* [THE PROBLEM]: Each record needs to be transcribed exactly.

(Records contained in a dataset)
<<<<
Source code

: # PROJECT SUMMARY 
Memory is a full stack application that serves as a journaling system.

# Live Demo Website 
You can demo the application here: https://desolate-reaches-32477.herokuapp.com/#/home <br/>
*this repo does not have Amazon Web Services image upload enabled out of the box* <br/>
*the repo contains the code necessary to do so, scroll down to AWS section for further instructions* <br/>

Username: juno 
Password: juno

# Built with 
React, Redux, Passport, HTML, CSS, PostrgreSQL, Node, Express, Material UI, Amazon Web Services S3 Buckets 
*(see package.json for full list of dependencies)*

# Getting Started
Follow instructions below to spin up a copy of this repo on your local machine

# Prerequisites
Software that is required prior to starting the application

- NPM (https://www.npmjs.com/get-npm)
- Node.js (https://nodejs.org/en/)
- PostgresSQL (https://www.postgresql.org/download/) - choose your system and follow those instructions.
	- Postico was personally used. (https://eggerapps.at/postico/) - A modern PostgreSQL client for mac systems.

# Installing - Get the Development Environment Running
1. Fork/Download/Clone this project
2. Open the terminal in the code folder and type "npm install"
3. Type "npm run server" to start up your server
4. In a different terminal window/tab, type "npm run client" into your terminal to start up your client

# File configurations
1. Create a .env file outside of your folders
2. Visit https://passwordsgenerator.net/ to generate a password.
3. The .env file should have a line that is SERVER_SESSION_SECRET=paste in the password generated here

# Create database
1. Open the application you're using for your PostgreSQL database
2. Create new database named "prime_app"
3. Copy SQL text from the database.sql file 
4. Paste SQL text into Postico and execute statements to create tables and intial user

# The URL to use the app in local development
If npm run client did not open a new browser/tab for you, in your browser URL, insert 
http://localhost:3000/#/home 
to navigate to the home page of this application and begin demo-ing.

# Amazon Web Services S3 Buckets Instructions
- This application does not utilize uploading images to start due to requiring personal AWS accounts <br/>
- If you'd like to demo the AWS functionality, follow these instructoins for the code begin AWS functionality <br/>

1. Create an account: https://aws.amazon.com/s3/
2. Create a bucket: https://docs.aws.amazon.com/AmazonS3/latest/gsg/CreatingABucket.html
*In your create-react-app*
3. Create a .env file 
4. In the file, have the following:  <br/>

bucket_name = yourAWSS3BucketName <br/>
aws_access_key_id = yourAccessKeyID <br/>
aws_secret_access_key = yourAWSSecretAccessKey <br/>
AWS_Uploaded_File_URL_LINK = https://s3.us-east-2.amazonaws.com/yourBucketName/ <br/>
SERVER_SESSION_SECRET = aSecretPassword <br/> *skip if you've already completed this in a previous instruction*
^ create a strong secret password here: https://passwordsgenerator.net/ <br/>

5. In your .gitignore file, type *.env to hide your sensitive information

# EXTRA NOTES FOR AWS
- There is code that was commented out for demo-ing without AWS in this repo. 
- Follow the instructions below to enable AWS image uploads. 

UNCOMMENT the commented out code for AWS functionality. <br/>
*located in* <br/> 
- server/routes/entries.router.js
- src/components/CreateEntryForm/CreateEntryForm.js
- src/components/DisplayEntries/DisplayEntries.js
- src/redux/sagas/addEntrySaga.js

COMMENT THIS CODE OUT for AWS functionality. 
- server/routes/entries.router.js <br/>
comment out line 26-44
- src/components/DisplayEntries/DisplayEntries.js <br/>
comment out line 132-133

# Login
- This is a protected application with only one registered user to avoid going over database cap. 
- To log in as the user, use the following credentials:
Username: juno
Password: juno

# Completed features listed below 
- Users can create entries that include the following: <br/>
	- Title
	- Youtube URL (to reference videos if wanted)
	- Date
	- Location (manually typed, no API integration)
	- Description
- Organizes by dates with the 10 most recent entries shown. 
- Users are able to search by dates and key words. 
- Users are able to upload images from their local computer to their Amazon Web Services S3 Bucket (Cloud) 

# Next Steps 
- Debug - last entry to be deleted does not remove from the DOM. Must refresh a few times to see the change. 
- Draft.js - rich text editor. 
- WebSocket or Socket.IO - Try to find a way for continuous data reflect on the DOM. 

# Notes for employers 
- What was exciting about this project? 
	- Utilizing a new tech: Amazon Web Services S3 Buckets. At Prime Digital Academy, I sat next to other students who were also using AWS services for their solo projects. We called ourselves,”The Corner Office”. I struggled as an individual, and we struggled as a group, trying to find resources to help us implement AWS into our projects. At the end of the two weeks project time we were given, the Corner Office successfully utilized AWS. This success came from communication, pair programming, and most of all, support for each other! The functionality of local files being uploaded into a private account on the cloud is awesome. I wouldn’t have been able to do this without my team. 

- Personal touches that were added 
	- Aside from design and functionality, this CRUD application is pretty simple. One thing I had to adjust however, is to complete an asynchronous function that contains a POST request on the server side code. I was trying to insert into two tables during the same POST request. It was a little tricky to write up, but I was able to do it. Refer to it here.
>>>>
* [ANSWER SPACE]:
Source code

: # PROJECT SUMMARY 
Memory is a full stack application that serves as a journaling system.

# Live Demo Website 
You can demo the application here: https://desolate-reaches-32477.herokuapp.com/#/home <br/>
*this repo does not have Amazon Web Services image upload enabled out of the box* <br/>
*the repo contains the code necessary to do so, scroll down to AWS section for further instructions* <br/>

Username: juno 
Password: juno

# Built with 
React, Redux, Passport, HTML, CSS, PostrgreSQL, Node, Express, Material UI, Amazon Web Services S3 Buckets 
*(see package.json for full list of dependencies)*

# Getting Started
Follow instructions below to spin up a copy of this repo on your local machine

# Prerequisites
Software that is required prior to starting the application

- NPM (https://www.npmjs.com/get-npm)
- Node.js (https://nodejs.org/en/)
- PostgresSQL (https://www.postgresql.org/download/) - choose your system and follow those instructions.
	- Postico was personally used. (https://eggerapps.at/postico/) - A modern PostgreSQL client for mac systems.

# Installing - Get the Development Environment Running
1. Fork/Download/Clone this project
2. Open the terminal in the code folder and type "npm install"
3. Type "npm run server" to start up your server
4. In a different terminal window/tab, type "npm run client" into your terminal to start up your client

# File configurations
1. Create a .env file outside of your folders
2. Visit https://passwordsgenerator.net/ to generate a password.
3. The .env file should have a line that is SERVER_SESSION_SECRET=paste in the password generated here

# Create database
1. Open the application you're using for your PostgreSQL database
2. Create new database named "prime_app"
3. Copy SQL text from the database.sql file 
4. Paste SQL text into Postico and execute statements to create tables and intial user

# The URL to use the app in local development
If npm run client did not open a new browser/tab for you, in your browser URL, insert 
http://localhost:3000/#/home 
to navigate to the home page of this application and begin demo-ing.

# Amazon Web Services S3 Buckets Instructions
- This application does not utilize uploading images to start due to requiring personal AWS accounts <br/>
- If you'd like to demo the AWS functionality, follow these instructoins for the code begin AWS functionality <br/>

1. Create an account: https://aws.amazon.com/s3/
2. Create a bucket: https://docs.aws.amazon.com/AmazonS3/latest/gsg/CreatingABucket.html
*In your create-react-app*
3. Create a .env file 
4. In the file, have the following:  <br/>

bucket_name = yourAWSS3BucketName <br/>
aws_access_key_id = yourAccessKeyID <br/>
aws_secret_access_key = yourAWSSecretAccessKey <br/>
AWS_Uploaded_File_URL_LINK = https://s3.us-east-2.amazonaws.com/yourBucketName/ <br/>
SERVER_SESSION_SECRET = aSecretPassword <br/> *skip if you've already completed this in a previous instruction*
^ create a strong secret password here: https://passwordsgenerator.net/ <br/>

5. In your .gitignore file, type *.env to hide your sensitive information

# EXTRA NOTES FOR AWS
- There is code that was commented out for demo-ing without AWS in this repo. 
- Follow the instructions below to enable AWS image uploads. 

UNCOMMENT the commented out code for AWS functionality. <br/>
*located in* <br/> 
- server/routes/entries.router.js
- src/components/CreateEntryForm/CreateEntryForm.js
- src/components/DisplayEntries/DisplayEntries.js
- src/redux/sagas/addEntrySaga.js

COMMENT THIS CODE OUT for AWS functionality. 
- server/routes/entries.router.js <br/>
comment out line 26-44
- src/components/DisplayEntries/DisplayEntries.js <br/>
comment out line 132-133

# Login
- This is a protected application with only one registered user to avoid going over database cap. 
- To log in as the user, use the following credentials:
Username: juno
Password: juno

# Completed features listed below 
- Users can create entries that include the following: <br/>
	- Title
	- Youtube URL (to reference videos if wanted)
	- Date
	- Location (manually typed, no API integration)
	- Description
- Organizes by dates with the 10 most recent entries shown. 
- Users are able to search by dates and key words. 
- Users are able to upload images from their local computer to their Amazon Web Services S3 Bucket (Cloud) 

# Next Steps 
- Debug - last entry to be deleted does not remove from the DOM. Must refresh a few times to see the change. 
- Draft.js - rich text editor. 
- WebSocket or Socket.IO - Try to find a way for continuous data reflect on the DOM. 

# Notes for employers 
- What was exciting about this project? 
	- Utilizing a new tech: Amazon Web Services S3 Buckets. At Prime Digital Academy, I sat next to other students who were also using AWS services for their solo projects. We called ourselves,”The Corner Office”. I struggled as an individual, and we struggled as a group, trying to find resources to help us implement AWS into our projects. At the end of the two weeks project time we were given, the Corner Office successfully utilized AWS. This success came from communication, pair programming, and most of all, support for each other! The functionality of local files being uploaded into a private account on the cloud is awesome. I wouldn’t have been able to do this without my team. 

- Personal touches that were added 
	- Aside from design and functionality, this CRUD application is pretty simple. One thing I had to adjust however, is to complete an asynchronous function that contains a POST request on the server side code. I was trying to insert into two tables during the same POST request. It was a little tricky to write up, but I was able to do it. Refer to it here.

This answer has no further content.